All of the data below should come back exactly as written, minus its images.

──────── MATERIAL PROVIDED ────────

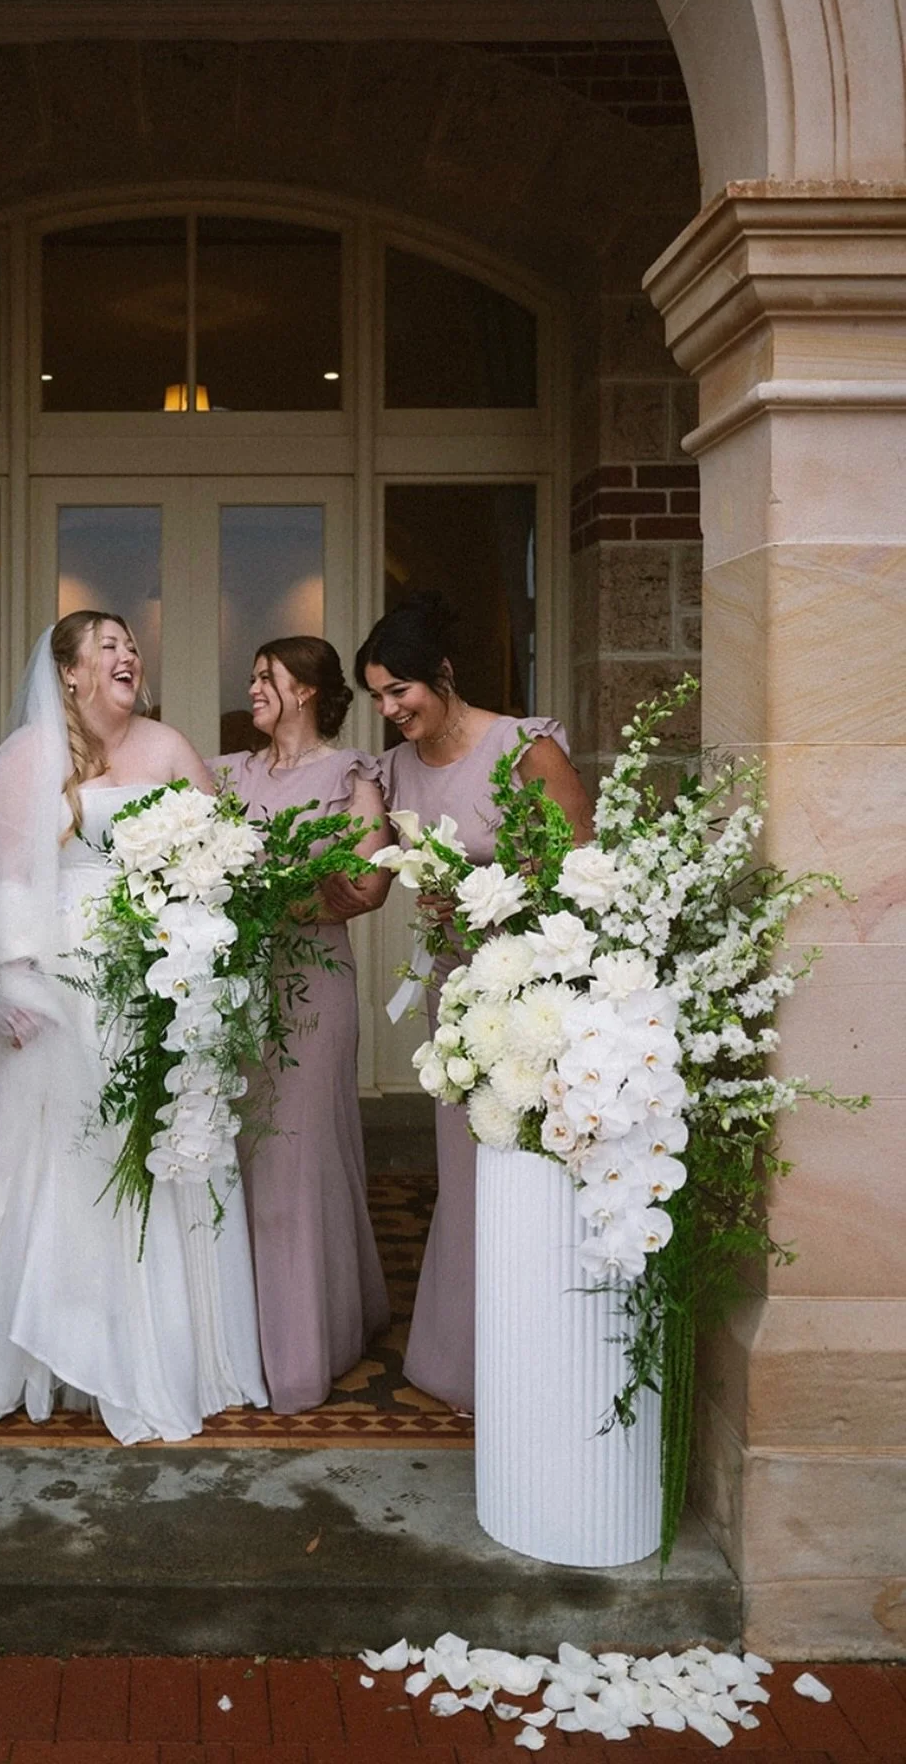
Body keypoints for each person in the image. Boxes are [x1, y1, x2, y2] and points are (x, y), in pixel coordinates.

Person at [0, 611, 267, 1442]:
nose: (129, 656)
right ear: (67, 672)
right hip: (59, 984)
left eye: (132, 646)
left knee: (152, 1139)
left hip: (156, 972)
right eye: (109, 647)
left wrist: (200, 923)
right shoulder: (25, 759)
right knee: (63, 1153)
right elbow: (6, 882)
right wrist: (14, 981)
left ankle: (165, 1352)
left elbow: (232, 851)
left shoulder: (166, 747)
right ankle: (55, 1352)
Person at [353, 592, 592, 1414]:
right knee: (464, 1169)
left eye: (399, 692)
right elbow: (362, 878)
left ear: (441, 676)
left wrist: (494, 897)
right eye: (377, 697)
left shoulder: (522, 749)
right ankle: (465, 1362)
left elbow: (581, 867)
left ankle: (538, 1354)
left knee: (528, 1166)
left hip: (530, 992)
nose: (390, 712)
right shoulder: (394, 771)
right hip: (454, 994)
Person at [214, 637, 393, 1413]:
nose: (253, 688)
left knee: (298, 1157)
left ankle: (299, 1351)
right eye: (254, 677)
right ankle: (233, 1338)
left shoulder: (354, 775)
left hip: (313, 984)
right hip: (230, 990)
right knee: (239, 1153)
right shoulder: (228, 774)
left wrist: (270, 903)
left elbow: (367, 883)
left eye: (268, 678)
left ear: (310, 690)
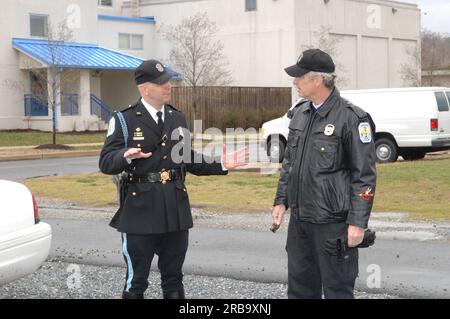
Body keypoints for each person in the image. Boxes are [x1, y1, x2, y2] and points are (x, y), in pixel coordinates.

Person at [99, 59, 248, 299]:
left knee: (174, 280)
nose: (168, 85)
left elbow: (187, 158)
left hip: (175, 208)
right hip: (140, 209)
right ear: (144, 88)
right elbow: (106, 162)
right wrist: (124, 156)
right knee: (136, 282)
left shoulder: (177, 118)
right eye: (160, 83)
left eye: (168, 80)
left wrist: (220, 163)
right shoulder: (124, 120)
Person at [272, 49, 377, 299]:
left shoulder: (352, 118)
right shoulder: (300, 113)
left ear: (318, 79)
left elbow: (364, 176)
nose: (295, 81)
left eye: (299, 76)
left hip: (333, 224)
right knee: (299, 289)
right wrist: (281, 201)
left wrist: (358, 223)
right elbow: (290, 164)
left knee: (337, 290)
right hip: (300, 222)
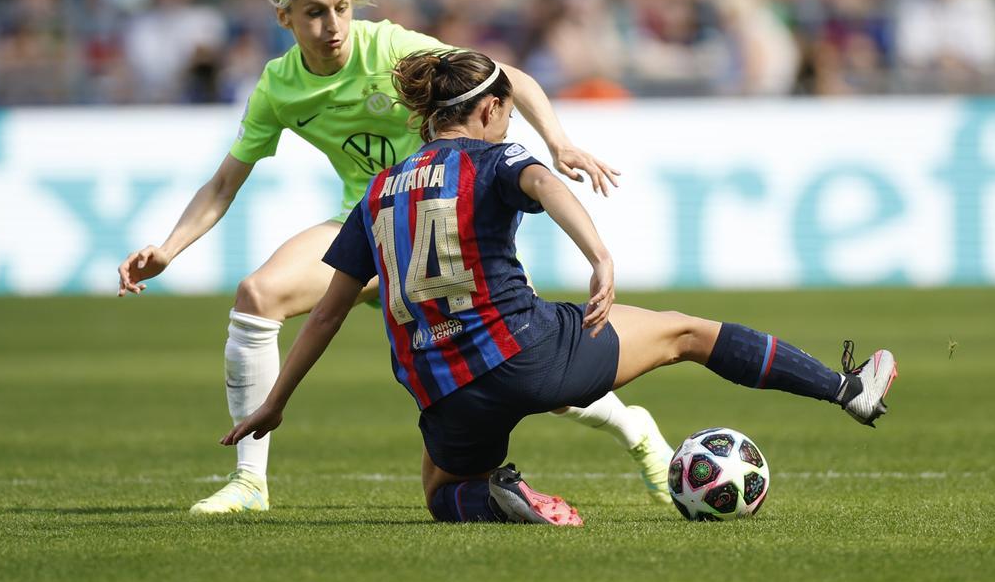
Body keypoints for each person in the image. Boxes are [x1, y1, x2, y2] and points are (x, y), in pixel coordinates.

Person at [118, 0, 674, 514]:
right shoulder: (278, 87)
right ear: (284, 17)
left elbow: (508, 80)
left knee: (531, 375)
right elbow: (223, 183)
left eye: (341, 8)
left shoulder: (390, 49)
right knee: (257, 294)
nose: (333, 24)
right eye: (314, 13)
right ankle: (249, 482)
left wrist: (558, 144)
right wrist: (170, 250)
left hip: (438, 235)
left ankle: (636, 432)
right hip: (368, 226)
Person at [224, 48, 899, 526]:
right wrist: (599, 254)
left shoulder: (378, 191)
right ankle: (848, 390)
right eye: (508, 112)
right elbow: (543, 179)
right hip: (527, 353)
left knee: (441, 490)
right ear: (488, 109)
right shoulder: (496, 154)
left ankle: (496, 497)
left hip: (442, 387)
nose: (510, 123)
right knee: (685, 333)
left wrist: (275, 402)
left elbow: (324, 317)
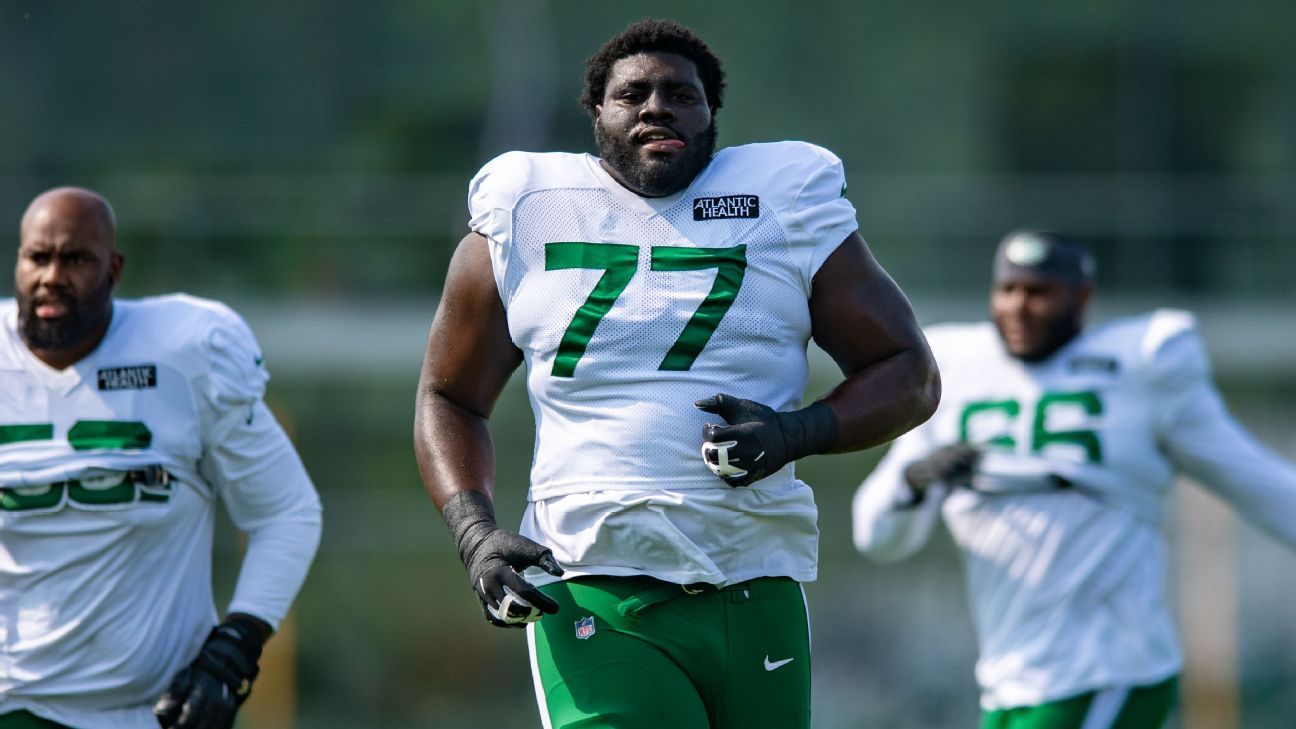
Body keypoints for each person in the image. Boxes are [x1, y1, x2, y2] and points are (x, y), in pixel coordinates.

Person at [412, 17, 939, 729]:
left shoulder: (783, 197)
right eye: (633, 94)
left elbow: (910, 372)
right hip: (593, 580)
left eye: (680, 94)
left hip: (755, 578)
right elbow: (447, 394)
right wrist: (475, 533)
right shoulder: (526, 207)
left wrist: (796, 431)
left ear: (712, 114)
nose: (657, 106)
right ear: (596, 113)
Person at [852, 230, 1296, 729]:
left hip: (1107, 668)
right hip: (1009, 679)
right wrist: (912, 483)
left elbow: (1261, 483)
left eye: (1039, 292)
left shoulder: (1144, 367)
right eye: (1008, 289)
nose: (1019, 307)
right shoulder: (954, 369)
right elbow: (876, 538)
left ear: (1081, 298)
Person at [0, 187, 322, 729]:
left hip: (149, 712)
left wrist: (236, 645)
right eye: (38, 257)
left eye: (76, 258)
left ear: (114, 268)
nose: (52, 276)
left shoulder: (186, 351)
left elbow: (286, 512)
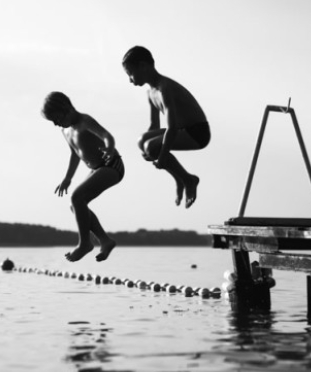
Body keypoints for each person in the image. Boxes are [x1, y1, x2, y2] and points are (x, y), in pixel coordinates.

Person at [121, 46, 210, 208]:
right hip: (182, 129)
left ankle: (188, 179)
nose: (130, 80)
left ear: (143, 66)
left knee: (151, 146)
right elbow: (154, 126)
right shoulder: (151, 93)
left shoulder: (165, 88)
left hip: (198, 132)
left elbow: (172, 127)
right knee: (143, 142)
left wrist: (161, 156)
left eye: (130, 74)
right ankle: (181, 179)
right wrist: (147, 150)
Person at [41, 91, 123, 262]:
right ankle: (105, 240)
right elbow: (75, 153)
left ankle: (84, 243)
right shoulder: (65, 131)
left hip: (111, 165)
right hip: (96, 168)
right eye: (53, 122)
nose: (56, 124)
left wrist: (109, 147)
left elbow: (107, 136)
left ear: (67, 109)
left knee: (77, 198)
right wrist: (68, 178)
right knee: (76, 206)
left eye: (57, 119)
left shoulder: (85, 122)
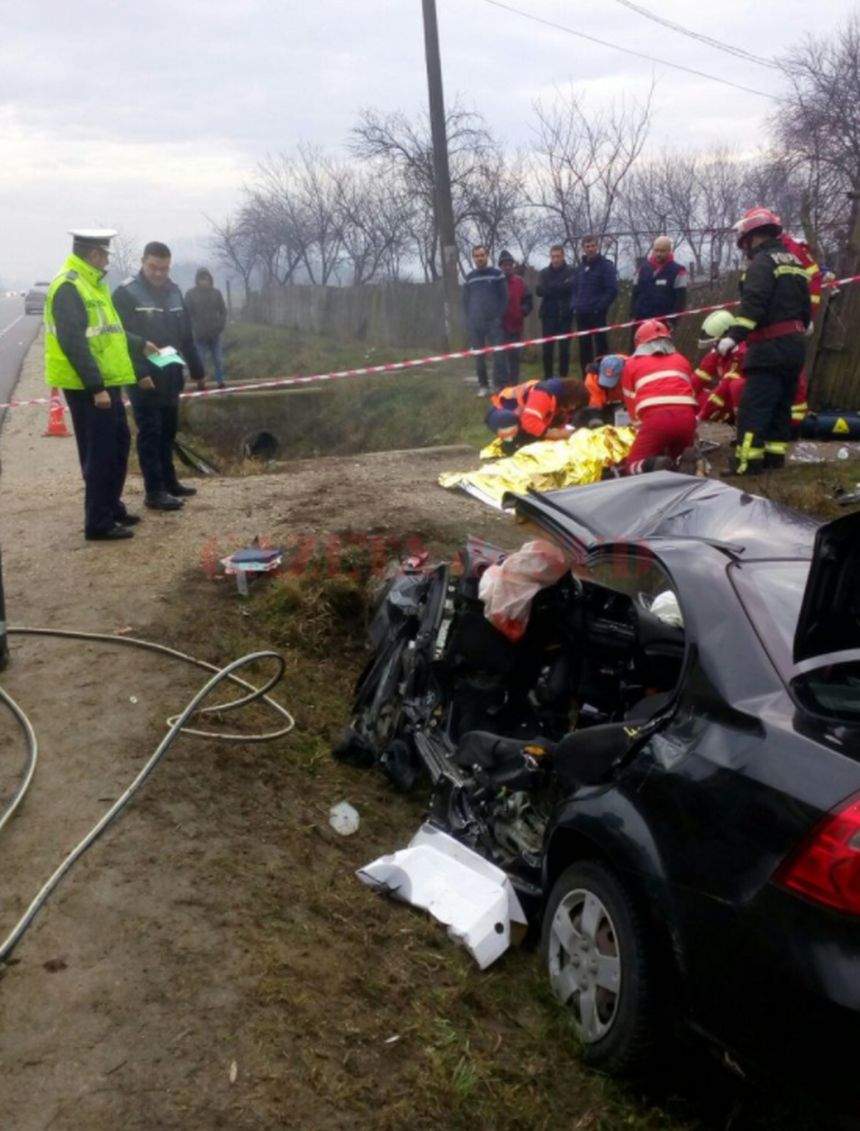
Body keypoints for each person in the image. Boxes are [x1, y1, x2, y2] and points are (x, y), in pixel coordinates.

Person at [43, 229, 156, 541]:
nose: (107, 259)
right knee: (100, 453)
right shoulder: (69, 286)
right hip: (89, 387)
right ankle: (98, 522)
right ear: (93, 254)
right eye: (105, 254)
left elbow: (110, 331)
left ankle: (111, 507)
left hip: (107, 382)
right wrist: (96, 388)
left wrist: (140, 343)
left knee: (118, 445)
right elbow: (73, 342)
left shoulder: (92, 284)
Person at [717, 207, 811, 474]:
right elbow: (806, 307)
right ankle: (774, 460)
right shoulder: (794, 261)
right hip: (794, 347)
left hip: (769, 348)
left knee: (754, 408)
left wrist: (732, 338)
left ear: (751, 237)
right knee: (781, 405)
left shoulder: (762, 263)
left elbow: (753, 306)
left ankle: (747, 463)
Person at [113, 241, 206, 509]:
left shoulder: (175, 292)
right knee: (150, 434)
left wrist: (198, 371)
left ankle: (169, 482)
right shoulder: (126, 294)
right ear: (143, 261)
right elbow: (122, 340)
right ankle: (154, 492)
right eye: (154, 267)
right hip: (145, 377)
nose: (159, 273)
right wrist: (139, 373)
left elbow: (186, 337)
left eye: (164, 268)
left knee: (168, 431)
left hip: (171, 373)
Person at [621, 319, 698, 474]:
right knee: (677, 455)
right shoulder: (682, 360)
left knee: (631, 466)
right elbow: (691, 391)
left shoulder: (631, 364)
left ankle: (654, 466)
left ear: (639, 343)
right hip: (686, 417)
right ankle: (685, 458)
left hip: (656, 418)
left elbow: (631, 401)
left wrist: (639, 427)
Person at [462, 245, 508, 396]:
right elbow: (465, 301)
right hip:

────────

COMPLETED TASK -
Body keypoints for each person in the image. Boxes are [x1, y1, x2, y2] and points are (x, y), in pixel coordinates.

Person at [0, 611, 267, 1442]:
nose: (129, 656)
right ear: (67, 672)
right hip: (59, 984)
left eye: (132, 646)
left knee: (152, 1139)
left hip: (156, 972)
right eye: (109, 647)
left wrist: (200, 923)
right shoulder: (25, 759)
right knee: (63, 1153)
right elbow: (6, 882)
right wrist: (14, 981)
left ankle: (165, 1352)
left elbow: (232, 851)
left shoulder: (166, 747)
right ankle: (55, 1352)
Person at [353, 592, 592, 1414]:
right knee: (464, 1169)
left eye: (399, 692)
right elbow: (362, 878)
left ear: (441, 676)
left wrist: (494, 897)
right eye: (377, 697)
left shoulder: (522, 749)
right ankle: (465, 1362)
left elbow: (581, 867)
left ankle: (538, 1354)
left knee: (528, 1166)
left hip: (530, 992)
nose: (390, 712)
right shoulder: (394, 771)
right hip: (454, 994)
Person at [214, 637, 393, 1413]:
nose: (253, 688)
left knee: (298, 1157)
left ankle: (299, 1351)
right eye: (254, 677)
right ankle: (233, 1338)
left shoulder: (354, 775)
left hip: (313, 984)
right hip: (230, 990)
right knee: (239, 1153)
right shoulder: (228, 774)
left wrist: (270, 903)
left elbow: (367, 883)
left eye: (268, 678)
left ear: (310, 690)
Body keypoints for each person in the image. Boxes are [x1, y1, x2, y2] and points are (x, y), in pixel coordinates.

Person at [99, 59, 248, 299]:
left knee: (174, 280)
nose: (168, 85)
left elbow: (187, 158)
left hip: (175, 208)
right hip: (140, 209)
right ear: (144, 88)
right elbow: (106, 162)
right wrist: (124, 156)
right knee: (136, 282)
left shoulder: (177, 118)
right eye: (160, 83)
left eye: (168, 80)
left wrist: (220, 163)
right shoulder: (124, 120)
Person at [272, 49, 377, 299]:
left shoulder: (352, 118)
right shoulder: (300, 113)
left ear: (318, 79)
left elbow: (364, 176)
nose: (295, 81)
left eye: (299, 76)
left hip: (333, 224)
right knee: (299, 289)
right wrist: (281, 201)
left wrist: (358, 223)
right elbow: (290, 164)
left knee: (337, 290)
right hip: (300, 222)
Body keypoints for each person in the image. Boxes are [x1, y1, x2, y2] and points are (x, y), in pixel coordinates.

Person at [118, 0, 674, 514]:
right shoulder: (278, 87)
right ear: (284, 17)
left elbow: (508, 80)
left knee: (531, 375)
right elbow: (223, 183)
left eye: (341, 8)
left shoulder: (390, 49)
right knee: (257, 294)
nose: (333, 24)
right eye: (314, 13)
right ankle: (249, 482)
left wrist: (558, 144)
right wrist: (170, 250)
left hip: (438, 235)
left ankle: (636, 432)
right hip: (368, 226)
Person at [224, 48, 899, 526]:
right wrist: (599, 254)
left shoulder: (378, 191)
right ankle: (848, 390)
right eye: (508, 112)
right elbow: (543, 179)
right hip: (527, 353)
left knee: (441, 490)
right ear: (488, 109)
right shoulder: (496, 154)
left ankle: (496, 497)
left hip: (442, 387)
nose: (510, 123)
right knee: (685, 333)
left wrist: (275, 402)
left elbow: (324, 317)
Body keypoints for each person in the image. Boxes are [x1, y1, x2, y2] and points are (x, y), in pixel coordinates.

Person at [412, 17, 939, 729]:
left shoulder: (783, 197)
right eye: (633, 94)
left elbow: (910, 372)
right hip: (593, 580)
left eye: (680, 94)
left hip: (755, 578)
right elbow: (447, 394)
right wrist: (475, 533)
right shoulder: (526, 207)
left wrist: (796, 431)
left ear: (712, 114)
nose: (657, 106)
right ear: (596, 113)
Person at [852, 230, 1296, 729]:
left hip: (1107, 668)
right hip: (1009, 679)
right wrist: (912, 483)
left elbow: (1261, 483)
left eye: (1039, 292)
left shoulder: (1144, 367)
right eye: (1008, 289)
nose: (1019, 307)
right shoulder: (954, 369)
right elbow: (876, 538)
left ear: (1081, 298)
Person at [0, 187, 322, 729]:
left hip: (149, 712)
left wrist: (236, 645)
right eye: (38, 257)
left eye: (76, 258)
left ear: (114, 268)
nose: (52, 276)
left shoulder: (186, 351)
left elbow: (286, 512)
Body keypoints for each person in the image. Boxes are [x1, y1, x2, y2] and points are (x, y), in pixel coordinates.

Person at [121, 46, 210, 208]:
right hip: (182, 129)
left ankle: (188, 179)
nose: (130, 80)
left ear: (143, 66)
left knee: (151, 146)
right elbow: (154, 126)
right shoulder: (151, 93)
left shoulder: (165, 88)
left hip: (198, 132)
left elbow: (172, 127)
right knee: (143, 142)
left wrist: (161, 156)
left eye: (130, 74)
right ankle: (181, 179)
right wrist: (147, 150)
Person at [41, 91, 123, 262]:
right ankle: (105, 240)
right elbow: (75, 153)
left ankle: (84, 243)
right shoulder: (65, 131)
left hip: (111, 165)
right hip: (96, 168)
right eye: (53, 122)
nose: (56, 124)
left wrist: (109, 147)
left elbow: (107, 136)
left ear: (67, 109)
left knee: (77, 198)
right wrist: (68, 178)
right knee: (76, 206)
left eye: (57, 119)
left shoulder: (85, 122)
Body keypoints for each person in the image. Boxes are [x1, y1, x2, y2] and points are (x, y), in pixel coordinates.

Person at [43, 229, 156, 541]:
nose: (107, 259)
right knee: (100, 453)
right shoulder: (69, 286)
right hip: (89, 387)
right ankle: (98, 522)
right ear: (93, 254)
right eye: (105, 254)
left elbow: (110, 331)
left ankle: (111, 507)
left hip: (107, 382)
right wrist: (96, 388)
left wrist: (140, 343)
left knee: (118, 445)
right elbow: (73, 342)
left shoulder: (92, 284)
Person at [717, 207, 811, 474]:
right elbow: (806, 307)
right ankle: (774, 460)
right shoulder: (794, 261)
right hip: (794, 347)
left hip: (769, 348)
left knee: (754, 408)
left wrist: (732, 338)
left ear: (751, 237)
right knee: (781, 405)
left shoulder: (762, 263)
left elbow: (753, 306)
left ankle: (747, 463)
Person at [113, 241, 206, 509]:
left shoulder: (175, 292)
right knee: (150, 434)
left wrist: (198, 371)
left ankle: (169, 482)
right shoulder: (126, 294)
right ear: (143, 261)
right elbow: (122, 340)
right ankle: (154, 492)
right eye: (154, 267)
right hip: (145, 377)
nose: (159, 273)
right wrist: (139, 373)
left elbow: (186, 337)
left eye: (164, 268)
left knee: (168, 431)
left hip: (171, 373)
Person at [621, 319, 698, 474]:
right knee: (677, 455)
right shoulder: (682, 360)
left knee: (631, 466)
right elbow: (691, 391)
left shoulder: (631, 364)
left ankle: (654, 466)
left ear: (639, 343)
right hip: (686, 417)
right ankle: (685, 458)
left hip: (656, 418)
left elbow: (631, 401)
left wrist: (639, 427)
Person at [462, 245, 508, 396]:
right elbow: (465, 301)
right hip:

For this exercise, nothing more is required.